In 2021 Brunswick Corporation acquired Navico.

== Brands ==
=== B&G ===
B&G, formerly Brookes and Gatehouse, was founded over 60 years ago and manufactures sailing electronics for cruising and racing yachts. B&G systems are used by professional race boats as well as amateur club racers and sailing superyachts. The B&G range encompasses chart plotters, navigation equipment, instruments, autopilots, and radar, plus tactical racing software and other performance measurement and analysis.

=== C-MAP ===
Founded in 1985, C-MAP serves boaters worldwide, providing cartography products and services for all types of leisure boaters, from fishermen and sailing enthusiasts to powerboat owners. C-MAP worldwide cartography products and services include multiple formats for lakes, coasts, and oceans.

C-MAP also provides products and services to the commercial marine sector. The majority of C-MAPs products and services for this sector were sold to Lloyd's Register in December 2020.

=== Lowrance ===
Lowrance is a manufacturer of consumer sonar and GPS receivers, as well as digital mapping systems. Headquartered in Tulsa, Oklahoma, with production facilities in Ensenada, Mexico, Lowrance employs approximately 1,000 people. The company is best known for its High Definition Systems (HDS) and add-on performance modules which include Broadband 4G Radar, StructureScan with SideScan and DownScan Imaging, Sonic Hub Audio, Sirius LWX-1 Weather, and NAIS Collision Avoidance.

Lowrance was founded in Tulsa, Oklahoma in 1957. In 2006, Simrad Yachting and Lowrance merged in a deal valued at $215 million, creating a new company named Navico. In 2006, Lowrance was purchased by Simrad Yachting for $215 million. This merger went on to create Navico, now the largest leisure marine electronics manufacturer in the world. The Lowrance brand is wholly owned by Navico, a privately held, international corporation, Navico is currently the world’s largest marine electronics company, and is the parent company to leading marine electronics brands: Lowrance, Simrad Yachting and B&G.

=== Simrad ===
Simrad is a manufacturer of marine electronics for the leisure and professional markets. A member of the Navico family of brands, Simrad develops, manufactures and distributes navigation systems, autopilots, marine VHF radios, chartplotters, echosounders, radars, fishfinders and a wide range of other marine technology.

The Simrad name has been in existence for over sixty years. The brand was established in 1947 by Willy Christian Simonsen, who set up his own wireless company called Simonsen Radio. Initially, he focused on the production of radio communications for fishing vessels.
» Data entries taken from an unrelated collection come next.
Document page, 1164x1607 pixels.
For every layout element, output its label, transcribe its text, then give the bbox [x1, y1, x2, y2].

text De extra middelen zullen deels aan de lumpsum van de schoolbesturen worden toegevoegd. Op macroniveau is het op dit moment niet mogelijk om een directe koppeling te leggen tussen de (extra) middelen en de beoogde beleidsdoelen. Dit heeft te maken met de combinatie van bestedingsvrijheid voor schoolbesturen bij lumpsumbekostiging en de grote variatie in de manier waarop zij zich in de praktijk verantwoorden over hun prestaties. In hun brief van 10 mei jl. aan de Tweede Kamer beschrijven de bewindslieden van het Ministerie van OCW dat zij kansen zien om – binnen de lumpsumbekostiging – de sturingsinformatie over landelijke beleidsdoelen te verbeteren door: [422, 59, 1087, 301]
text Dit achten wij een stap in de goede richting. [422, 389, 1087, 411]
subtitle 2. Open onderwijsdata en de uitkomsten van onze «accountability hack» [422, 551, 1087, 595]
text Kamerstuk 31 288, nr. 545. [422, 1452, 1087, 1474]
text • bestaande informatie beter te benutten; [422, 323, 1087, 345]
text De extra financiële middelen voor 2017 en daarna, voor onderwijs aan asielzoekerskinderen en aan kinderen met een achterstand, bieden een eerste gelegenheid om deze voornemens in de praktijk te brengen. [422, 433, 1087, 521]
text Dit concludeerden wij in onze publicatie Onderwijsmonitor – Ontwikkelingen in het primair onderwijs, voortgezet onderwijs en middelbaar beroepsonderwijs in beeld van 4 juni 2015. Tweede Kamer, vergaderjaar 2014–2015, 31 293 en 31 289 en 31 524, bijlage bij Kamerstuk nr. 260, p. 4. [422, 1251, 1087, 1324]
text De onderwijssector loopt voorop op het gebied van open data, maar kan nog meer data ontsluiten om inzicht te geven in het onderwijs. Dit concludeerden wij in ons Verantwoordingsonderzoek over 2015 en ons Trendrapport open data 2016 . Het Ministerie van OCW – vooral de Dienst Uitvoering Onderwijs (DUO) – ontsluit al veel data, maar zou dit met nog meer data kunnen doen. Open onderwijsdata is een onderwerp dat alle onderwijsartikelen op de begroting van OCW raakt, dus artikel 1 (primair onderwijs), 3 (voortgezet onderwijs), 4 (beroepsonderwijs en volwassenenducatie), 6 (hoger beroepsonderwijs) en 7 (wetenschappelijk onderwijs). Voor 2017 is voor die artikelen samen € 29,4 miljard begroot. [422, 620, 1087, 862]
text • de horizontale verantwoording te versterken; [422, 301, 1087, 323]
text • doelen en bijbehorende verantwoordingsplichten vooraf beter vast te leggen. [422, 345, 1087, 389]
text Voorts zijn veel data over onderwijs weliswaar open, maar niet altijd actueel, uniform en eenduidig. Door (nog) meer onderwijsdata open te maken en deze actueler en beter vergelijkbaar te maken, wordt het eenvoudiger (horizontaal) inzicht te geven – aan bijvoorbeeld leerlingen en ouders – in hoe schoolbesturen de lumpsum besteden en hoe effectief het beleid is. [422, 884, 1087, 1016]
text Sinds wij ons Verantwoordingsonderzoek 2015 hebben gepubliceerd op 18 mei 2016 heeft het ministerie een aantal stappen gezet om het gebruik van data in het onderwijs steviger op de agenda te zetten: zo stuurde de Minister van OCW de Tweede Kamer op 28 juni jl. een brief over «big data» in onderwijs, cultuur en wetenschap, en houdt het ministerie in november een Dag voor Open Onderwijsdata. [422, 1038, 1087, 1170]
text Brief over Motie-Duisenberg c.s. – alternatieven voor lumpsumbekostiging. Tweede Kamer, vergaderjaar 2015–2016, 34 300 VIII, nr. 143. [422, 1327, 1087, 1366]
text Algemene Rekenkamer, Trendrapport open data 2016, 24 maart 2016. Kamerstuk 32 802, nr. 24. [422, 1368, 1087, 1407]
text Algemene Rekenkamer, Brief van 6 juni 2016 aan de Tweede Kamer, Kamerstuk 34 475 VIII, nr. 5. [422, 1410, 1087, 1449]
A few years later, he coined the name Simrad to encompass a wider range of activities – namely the design and manufacture of navigation, communication, auto-steering, and fish-finding technologies.
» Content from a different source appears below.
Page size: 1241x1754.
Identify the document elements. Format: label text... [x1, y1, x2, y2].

In 1996 the Simrad Group was purchased by the Kongsberg Group which, following a decision to focus on the industrial market, sold the Simrad recreational product range to Altor Equity Partners in 2005, creating Simrad Yachting. Simrad Group and Simrad Yachting are therefore now entirely independent of each other, with separate owners and distinct product specializations. It was the merger of Simrad Yachting and Lowrance Inc in 2006 that went on to create the Navico Group, now the largest leisure marine electronics manufacturer in the world.
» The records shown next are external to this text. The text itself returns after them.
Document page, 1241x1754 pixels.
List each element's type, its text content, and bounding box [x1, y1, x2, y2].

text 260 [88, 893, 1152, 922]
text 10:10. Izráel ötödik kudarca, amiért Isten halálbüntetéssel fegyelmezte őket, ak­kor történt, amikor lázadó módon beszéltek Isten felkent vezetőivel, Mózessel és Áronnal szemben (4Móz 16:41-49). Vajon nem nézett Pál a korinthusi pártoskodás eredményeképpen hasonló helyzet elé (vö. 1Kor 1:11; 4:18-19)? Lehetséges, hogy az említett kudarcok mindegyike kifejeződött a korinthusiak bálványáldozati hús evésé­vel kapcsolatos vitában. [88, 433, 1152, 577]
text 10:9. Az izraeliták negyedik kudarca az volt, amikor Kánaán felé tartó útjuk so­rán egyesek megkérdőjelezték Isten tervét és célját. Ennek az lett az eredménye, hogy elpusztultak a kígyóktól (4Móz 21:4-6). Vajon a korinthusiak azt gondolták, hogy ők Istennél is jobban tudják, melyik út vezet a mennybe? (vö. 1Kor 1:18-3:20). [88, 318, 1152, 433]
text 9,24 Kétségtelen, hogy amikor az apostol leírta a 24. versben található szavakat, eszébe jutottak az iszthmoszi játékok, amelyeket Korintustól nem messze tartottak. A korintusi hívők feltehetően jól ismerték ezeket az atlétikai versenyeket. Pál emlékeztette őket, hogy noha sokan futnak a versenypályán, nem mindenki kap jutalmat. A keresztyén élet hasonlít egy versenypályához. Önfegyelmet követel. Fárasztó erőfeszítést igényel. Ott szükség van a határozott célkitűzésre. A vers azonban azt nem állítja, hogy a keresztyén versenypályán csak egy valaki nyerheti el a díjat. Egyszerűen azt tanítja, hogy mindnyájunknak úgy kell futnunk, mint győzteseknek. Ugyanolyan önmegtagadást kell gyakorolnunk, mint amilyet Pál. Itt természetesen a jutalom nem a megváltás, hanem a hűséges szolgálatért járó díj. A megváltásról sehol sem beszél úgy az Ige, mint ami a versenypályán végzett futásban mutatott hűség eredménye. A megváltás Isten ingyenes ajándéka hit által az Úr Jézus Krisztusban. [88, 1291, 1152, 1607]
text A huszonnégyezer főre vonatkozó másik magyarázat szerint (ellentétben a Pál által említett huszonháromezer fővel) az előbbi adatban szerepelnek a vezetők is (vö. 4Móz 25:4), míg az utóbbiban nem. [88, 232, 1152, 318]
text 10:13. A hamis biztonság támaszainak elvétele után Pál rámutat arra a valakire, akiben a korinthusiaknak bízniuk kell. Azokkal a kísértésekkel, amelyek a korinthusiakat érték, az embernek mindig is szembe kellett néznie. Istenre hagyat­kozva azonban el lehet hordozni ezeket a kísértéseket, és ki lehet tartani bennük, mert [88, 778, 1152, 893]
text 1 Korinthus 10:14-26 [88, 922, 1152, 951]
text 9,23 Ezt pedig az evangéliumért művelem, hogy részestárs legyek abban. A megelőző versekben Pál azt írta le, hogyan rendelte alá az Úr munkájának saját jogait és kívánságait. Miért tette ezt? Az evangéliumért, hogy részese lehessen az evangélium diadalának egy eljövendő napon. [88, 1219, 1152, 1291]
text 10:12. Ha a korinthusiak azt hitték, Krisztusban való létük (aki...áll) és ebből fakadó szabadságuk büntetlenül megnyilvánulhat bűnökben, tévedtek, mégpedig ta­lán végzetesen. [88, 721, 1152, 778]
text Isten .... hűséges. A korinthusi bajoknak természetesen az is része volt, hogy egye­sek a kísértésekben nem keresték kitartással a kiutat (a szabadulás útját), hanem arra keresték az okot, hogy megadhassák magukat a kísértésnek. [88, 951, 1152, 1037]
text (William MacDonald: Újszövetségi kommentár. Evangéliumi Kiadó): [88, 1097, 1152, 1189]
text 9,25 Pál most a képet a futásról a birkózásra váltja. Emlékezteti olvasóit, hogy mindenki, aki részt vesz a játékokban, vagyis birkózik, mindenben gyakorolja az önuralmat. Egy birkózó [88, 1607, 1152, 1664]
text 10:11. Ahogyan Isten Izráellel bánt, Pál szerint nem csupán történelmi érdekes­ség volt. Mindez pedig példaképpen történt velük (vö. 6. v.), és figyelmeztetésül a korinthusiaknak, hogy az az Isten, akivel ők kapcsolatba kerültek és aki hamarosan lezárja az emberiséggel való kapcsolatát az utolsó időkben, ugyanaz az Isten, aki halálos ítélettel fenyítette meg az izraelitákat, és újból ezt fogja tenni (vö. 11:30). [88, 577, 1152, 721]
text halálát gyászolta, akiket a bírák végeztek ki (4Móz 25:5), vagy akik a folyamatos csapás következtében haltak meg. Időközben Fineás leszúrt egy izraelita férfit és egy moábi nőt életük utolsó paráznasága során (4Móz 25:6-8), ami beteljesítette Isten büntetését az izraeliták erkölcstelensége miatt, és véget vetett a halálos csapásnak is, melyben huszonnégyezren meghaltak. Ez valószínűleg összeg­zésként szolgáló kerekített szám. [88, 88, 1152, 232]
Simrad produces a range of navigation instruments designed to withstand challenging conditions and provide navigation solutions for both leisure boaters (via the Simrad Yachting range) and coastal mariners (via the Simrad Professional range). In 2008 the company absorbed MX Marine – acquired as a result of the takeover by Navico of the marine electronics division of Brunswick New Technologies Inc in 2007 – into its Simrad Professional line-up, further extending its position in the commercial GPS and DGPS sector. Over the past seventy years, they have developed systems for commercial vessels offering a range of radar systems, auto steering, navigation, and safety products for vessels of all sizes, from small vessels on inland waterways to larger coastal commercial and passenger craft.